🤖 AI Summary
Large language models (LLMs) exhibit limited performance in warehouse-scale cross-lingual code translation due to difficulties in modeling complex inter-procedural dependencies and contextual relationships, hindering industrial deployment. To address this, we propose a triple-knowledge-enhanced framework that jointly integrates target codebase semantics, source repository structural information, and historically successful function-pair translations; we further introduce a novel dependency-aware exemplar prompting mechanism. Additionally, we design an LLM-based self-debugging module and a knowledge-base self-evolution module to enable context-aware prompt construction and dynamic knowledge refinement. Experimental results demonstrate significant improvements over strong baselines: +19.4% in pass@1 and +0.138 in CodeBLEU. Ablation studies confirm that dependency exemplars yield the largest gains. Moreover, iterative knowledge-base updates consistently enhance translation accuracy and contextual coherence across successive refinements.
📝 Abstract
Large language models (LLMs) have behaved well in function-level code translation without repository-level context. However, the performance of LLMs in repository-level context code translation remains suboptimal due to complex dependencies and context, hindering their adoption in industrial settings. In this work, we propose a novel LLM-based code translation technique K-Trans, which leverages triple knowledge augmentation to enhance LLM's translation quality under repository context in real-world software development. First, K-Trans constructs a translation knowledge base by extracting relevant information from target-language codebases, the repository being translated, and prior translation results.
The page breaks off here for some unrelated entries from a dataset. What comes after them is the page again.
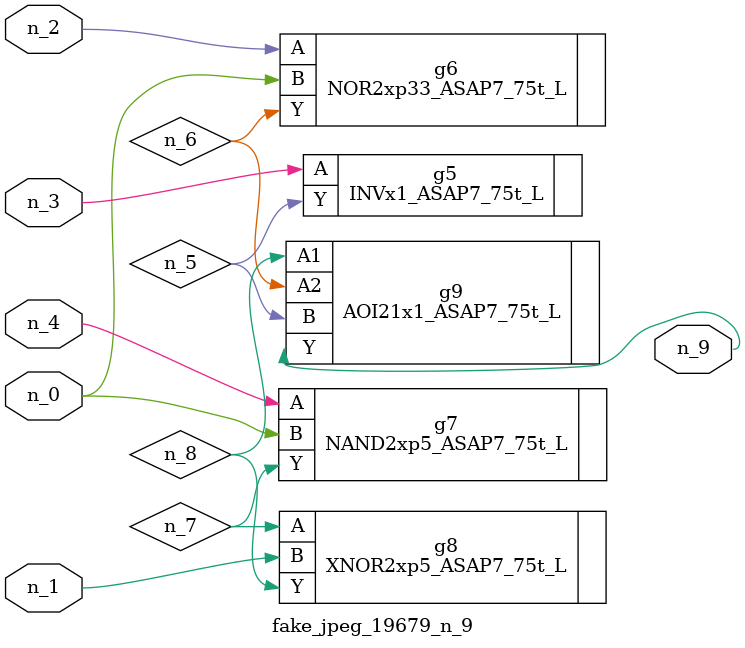
<source format=v>
module fake_jpeg_19679_n_9 (n_3, n_2, n_1, n_0, n_4, n_9);

input n_3;
input n_2;
input n_1;
input n_0;
input n_4;

output n_9;

wire n_8;
wire n_6;
wire n_5;
wire n_7;

INVx1_ASAP7_75t_L g5 ( 
.A(n_3),
.Y(n_5)
);

NOR2xp33_ASAP7_75t_L g6 ( 
.A(n_2),
.B(n_0),
.Y(n_6)
);

NAND2xp5_ASAP7_75t_L g7 ( 
.A(n_4),
.B(n_0),
.Y(n_7)
);

XNOR2xp5_ASAP7_75t_L g8 ( 
.A(n_7),
.B(n_1),
.Y(n_8)
);

AOI21x1_ASAP7_75t_L g9 ( 
.A1(n_8),
.A2(n_6),
.B(n_5),
.Y(n_9)
);


endmodule
</source>
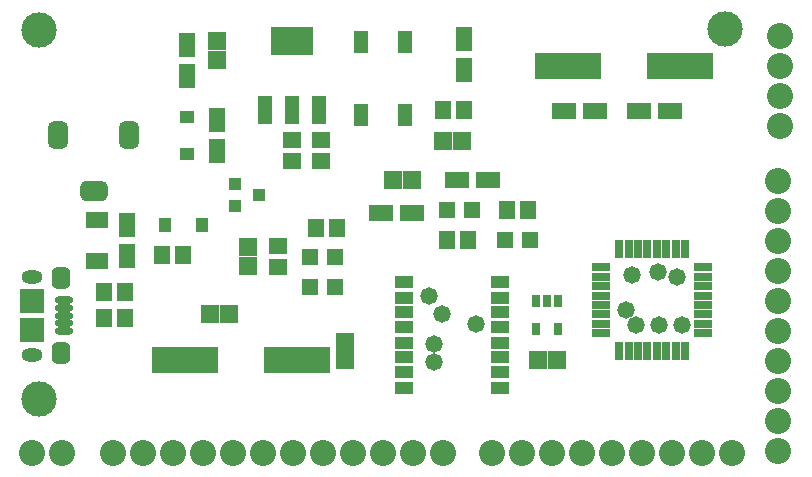
<source format=gts>
G04*
G04 #@! TF.GenerationSoftware,Altium Limited,Altium Designer,22.8.2 (66)*
G04*
G04 Layer_Color=8388736*
%FSLAX44Y44*%
%MOMM*%
G71*
G04*
G04 #@! TF.SameCoordinates,AFBA7131-1AEE-443E-AB60-5C51F5C0F5D9*
G04*
G04*
G04 #@! TF.FilePolarity,Negative*
G04*
G01*
G75*
%ADD40R,1.8532X1.4532*%
%ADD41R,1.4332X2.0032*%
%ADD42R,1.1032X1.1532*%
%ADD43R,1.3532X1.5532*%
%ADD44R,2.0032X1.4332*%
%ADD45R,1.4032X1.4032*%
%ADD46R,0.7532X1.0032*%
%ADD47R,1.5032X1.6032*%
%ADD48O,1.5532X0.6032*%
%ADD49R,2.0032X2.1032*%
G04:AMPARAMS|DCode=50|XSize=1.8032mm|YSize=1.6032mm|CornerRadius=0.4516mm|HoleSize=0mm|Usage=FLASHONLY|Rotation=90.000|XOffset=0mm|YOffset=0mm|HoleType=Round|Shape=RoundedRectangle|*
%AMROUNDEDRECTD50*
21,1,1.8032,0.7000,0,0,90.0*
21,1,0.9000,1.6032,0,0,90.0*
1,1,0.9032,0.3500,0.4500*
1,1,0.9032,0.3500,-0.4500*
1,1,0.9032,-0.3500,-0.4500*
1,1,0.9032,-0.3500,0.4500*
%
%ADD50ROUNDEDRECTD50*%
%ADD51R,1.6032X1.5032*%
%ADD52R,1.1032X1.0032*%
%ADD53R,5.7032X2.2032*%
%ADD54R,1.5532X1.3532*%
%ADD55R,1.1532X1.1032*%
%ADD56R,3.5532X2.3532*%
%ADD57R,1.2032X2.3532*%
%ADD58R,1.6000X0.6500*%
%ADD59R,0.6500X1.6000*%
%ADD60R,1.6256X1.1176*%
%ADD61R,1.2000X1.9000*%
%ADD62C,2.2032*%
G04:AMPARAMS|DCode=63|XSize=2.3032mm|YSize=1.7032mm|CornerRadius=0.4766mm|HoleSize=0mm|Usage=FLASHONLY|Rotation=90.000|XOffset=0mm|YOffset=0mm|HoleType=Round|Shape=RoundedRectangle|*
%AMROUNDEDRECTD63*
21,1,2.3032,0.7500,0,0,90.0*
21,1,1.3500,1.7032,0,0,90.0*
1,1,0.9532,0.3750,0.6750*
1,1,0.9532,0.3750,-0.6750*
1,1,0.9532,-0.3750,-0.6750*
1,1,0.9532,-0.3750,0.6750*
%
%ADD63ROUNDEDRECTD63*%
G04:AMPARAMS|DCode=64|XSize=2.3032mm|YSize=1.7032mm|CornerRadius=0.4766mm|HoleSize=0mm|Usage=FLASHONLY|Rotation=180.000|XOffset=0mm|YOffset=0mm|HoleType=Round|Shape=RoundedRectangle|*
%AMROUNDEDRECTD64*
21,1,2.3032,0.7500,0,0,180.0*
21,1,1.3500,1.7032,0,0,180.0*
1,1,0.9532,-0.6750,0.3750*
1,1,0.9532,0.6750,0.3750*
1,1,0.9532,0.6750,-0.3750*
1,1,0.9532,-0.6750,-0.3750*
%
%ADD64ROUNDEDRECTD64*%
%ADD65O,1.8032X1.1032*%
%ADD66C,3.0000*%
%ADD67C,1.4732*%
D40*
X330200Y1084050D02*
D03*
Y1049550D02*
D03*
D41*
X355600Y1053700D02*
D03*
Y1079900D02*
D03*
X431800Y1168800D02*
D03*
Y1142600D02*
D03*
X641000Y1210900D02*
D03*
Y1237100D02*
D03*
X406400Y1232300D02*
D03*
Y1206100D02*
D03*
D42*
X419100Y1079500D02*
D03*
X387600D02*
D03*
D43*
X384950Y1054100D02*
D03*
X402450D02*
D03*
X643750Y1066800D02*
D03*
X626250D02*
D03*
X677050Y1092200D02*
D03*
X694550D02*
D03*
X515350Y1077400D02*
D03*
X532850D02*
D03*
X336250Y1023000D02*
D03*
X353750D02*
D03*
X336250Y1001000D02*
D03*
X353750D02*
D03*
X640750Y1177000D02*
D03*
X623250D02*
D03*
D44*
X751300Y1176100D02*
D03*
X725100D02*
D03*
X788600D02*
D03*
X814800D02*
D03*
X570900Y1090000D02*
D03*
X597100D02*
D03*
X660800Y1117600D02*
D03*
X634600D02*
D03*
D45*
X626700Y1092200D02*
D03*
X647700D02*
D03*
X696300Y1066800D02*
D03*
X675300D02*
D03*
X531600Y1053000D02*
D03*
X510600D02*
D03*
X531600Y1027600D02*
D03*
X510600D02*
D03*
D46*
X720700Y991300D02*
D03*
X701700D02*
D03*
Y1015300D02*
D03*
X711200D02*
D03*
X720700D02*
D03*
D47*
X703200Y965200D02*
D03*
X719200D02*
D03*
X639000Y1151000D02*
D03*
X623000D02*
D03*
X442000Y1004000D02*
D03*
X426000D02*
D03*
X596501Y1117600D02*
D03*
X580500D02*
D03*
D48*
X302000Y996500D02*
D03*
Y990000D02*
D03*
Y1016000D02*
D03*
Y1009500D02*
D03*
Y1003000D02*
D03*
D49*
X275250Y1015000D02*
D03*
Y991000D02*
D03*
D50*
X299750Y1035000D02*
D03*
Y971000D02*
D03*
D51*
X431800Y1235200D02*
D03*
Y1219200D02*
D03*
X540000Y981000D02*
D03*
Y965000D02*
D03*
X458000Y1061000D02*
D03*
Y1045000D02*
D03*
D52*
X467200Y1104900D02*
D03*
X447200Y1095400D02*
D03*
Y1114400D02*
D03*
D53*
X404500Y965000D02*
D03*
X499500D02*
D03*
X823800Y1214200D02*
D03*
X728800D02*
D03*
D54*
X483000Y1044250D02*
D03*
Y1061750D02*
D03*
X520000Y1134250D02*
D03*
Y1151750D02*
D03*
X495300Y1134250D02*
D03*
Y1151750D02*
D03*
D55*
X406400Y1139950D02*
D03*
Y1171450D02*
D03*
D56*
X495300Y1235750D02*
D03*
D57*
X518300Y1177250D02*
D03*
X495300D02*
D03*
X472300D02*
D03*
D58*
X843100Y988000D02*
D03*
Y996000D02*
D03*
Y1004000D02*
D03*
Y1012000D02*
D03*
Y1020000D02*
D03*
Y1028000D02*
D03*
Y1036000D02*
D03*
Y1044000D02*
D03*
X757100D02*
D03*
Y1036000D02*
D03*
Y1028000D02*
D03*
Y1020000D02*
D03*
Y1012000D02*
D03*
Y1004000D02*
D03*
Y996000D02*
D03*
Y988000D02*
D03*
D59*
X828100Y1059000D02*
D03*
X820100D02*
D03*
X812100D02*
D03*
X804100D02*
D03*
X796100D02*
D03*
X788100D02*
D03*
X780100D02*
D03*
X772100D02*
D03*
Y973000D02*
D03*
X780100D02*
D03*
X788100D02*
D03*
X796100D02*
D03*
X804100D02*
D03*
X812100D02*
D03*
X820100D02*
D03*
X828100D02*
D03*
D60*
X590000Y1018100D02*
D03*
Y1031054D02*
D03*
Y980000D02*
D03*
Y1005654D02*
D03*
Y992954D02*
D03*
Y941900D02*
D03*
Y967554D02*
D03*
Y954854D02*
D03*
X671280Y1018100D02*
D03*
Y1031054D02*
D03*
Y980000D02*
D03*
Y1005654D02*
D03*
Y992954D02*
D03*
Y941900D02*
D03*
Y967554D02*
D03*
Y954854D02*
D03*
D61*
X553600Y1234900D02*
D03*
Y1172900D02*
D03*
X590600D02*
D03*
Y1234900D02*
D03*
D62*
X908000Y1240100D02*
D03*
Y1214700D02*
D03*
Y1163900D02*
D03*
Y1189300D02*
D03*
X690000Y887000D02*
D03*
X664600D02*
D03*
X715400D02*
D03*
X740800D02*
D03*
X766200D02*
D03*
X791600D02*
D03*
X817000D02*
D03*
X842400D02*
D03*
X867800D02*
D03*
X344000Y887000D02*
D03*
X369400D02*
D03*
X394800D02*
D03*
X420200D02*
D03*
X445600D02*
D03*
X471000D02*
D03*
X496400D02*
D03*
X521800D02*
D03*
X547200D02*
D03*
X572600D02*
D03*
X623400D02*
D03*
X598000D02*
D03*
X275300D02*
D03*
X300700D02*
D03*
X907000Y914100D02*
D03*
Y888700D02*
D03*
Y939500D02*
D03*
Y964900D02*
D03*
Y990300D02*
D03*
Y1015700D02*
D03*
Y1041100D02*
D03*
Y1066500D02*
D03*
Y1091900D02*
D03*
Y1117300D02*
D03*
D63*
X357100Y1155700D02*
D03*
X297100D02*
D03*
D64*
X327100Y1108700D02*
D03*
D65*
X275250Y1036000D02*
D03*
Y970000D02*
D03*
D66*
X862000Y1246000D02*
D03*
X281000Y932000D02*
D03*
Y1245000D02*
D03*
D67*
X825000Y995000D02*
D03*
X806000D02*
D03*
X786000D02*
D03*
X821000Y1035320D02*
D03*
X651000Y996000D02*
D03*
X783000Y1037000D02*
D03*
X778000Y1008000D02*
D03*
X805000Y1040000D02*
D03*
X614999Y963344D02*
D03*
X615009Y978584D02*
D03*
X621971Y1004778D02*
D03*
X611000Y1020000D02*
D03*
M02*

</source>
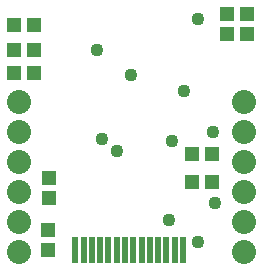
<source format=gts>
G75*
%MOIN*%
%OFA0B0*%
%FSLAX24Y24*%
%IPPOS*%
%LPD*%
%AMOC8*
5,1,8,0,0,1.08239X$1,22.5*
%
%ADD10C,0.0800*%
%ADD11R,0.0217X0.0855*%
%ADD12R,0.0493X0.0454*%
%ADD13R,0.0454X0.0493*%
%ADD14C,0.0436*%
D10*
X000670Y003476D03*
X000670Y004476D03*
X000670Y005476D03*
X000670Y006476D03*
X000670Y007476D03*
X000670Y008476D03*
X008170Y008476D03*
X008170Y007476D03*
X008170Y006476D03*
X008170Y005476D03*
X008170Y004476D03*
X008170Y003476D03*
D11*
X006127Y003520D03*
X005851Y003520D03*
X005576Y003520D03*
X005300Y003520D03*
X005024Y003520D03*
X004749Y003520D03*
X004473Y003520D03*
X004198Y003520D03*
X003922Y003520D03*
X003646Y003520D03*
X003371Y003520D03*
X003095Y003520D03*
X002820Y003520D03*
X002544Y003520D03*
D12*
X006422Y006724D03*
X007091Y006724D03*
X007111Y005811D03*
X006442Y005811D03*
X001174Y009413D03*
X001162Y010201D03*
X001154Y011012D03*
X000485Y011012D03*
X000493Y010201D03*
X000505Y009413D03*
D13*
X001678Y005933D03*
X001678Y005264D03*
X001627Y004205D03*
X001627Y003535D03*
X007595Y010732D03*
X007595Y011402D03*
X008261Y011409D03*
X008261Y010740D03*
D14*
X006619Y011232D03*
X006170Y008827D03*
X007146Y007461D03*
X005749Y007161D03*
X007194Y005087D03*
X006627Y003799D03*
X005654Y004512D03*
X003930Y006815D03*
X003434Y007236D03*
X004406Y009358D03*
X003261Y010189D03*
M02*

</source>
Second, for each function to be translated, K-Trans retrieves relevant triple knowledge, including target-language code samples, dependency usage examples, and successful translation function pairs, serving as references to enhance LLM for translation. Third, K-Trans constructs a knowledge-augmented translation prompt using the retrieved triple knowledge and employs LLMs to generate the translated code while preserving repository context. It further leverages LLMs for self-debugging, enhancing translation correctness. The experiments show that K-Trans substantially outperforms the baseline adapted from previous work by 19.4%/40.2% relative improvement in pass@1 and 0.138 in CodeBLEU. It is important to note that the results also demonstrate that each knowledge significantly contributes to K-Trans's effectiveness in handling repository-level context code translation, with dependency usage examples making the most notable contribution. Moreover, as the self-evolution process progresses, the knowledge base continuously enhances the LLM's performance across various aspects of the repository-level code translation.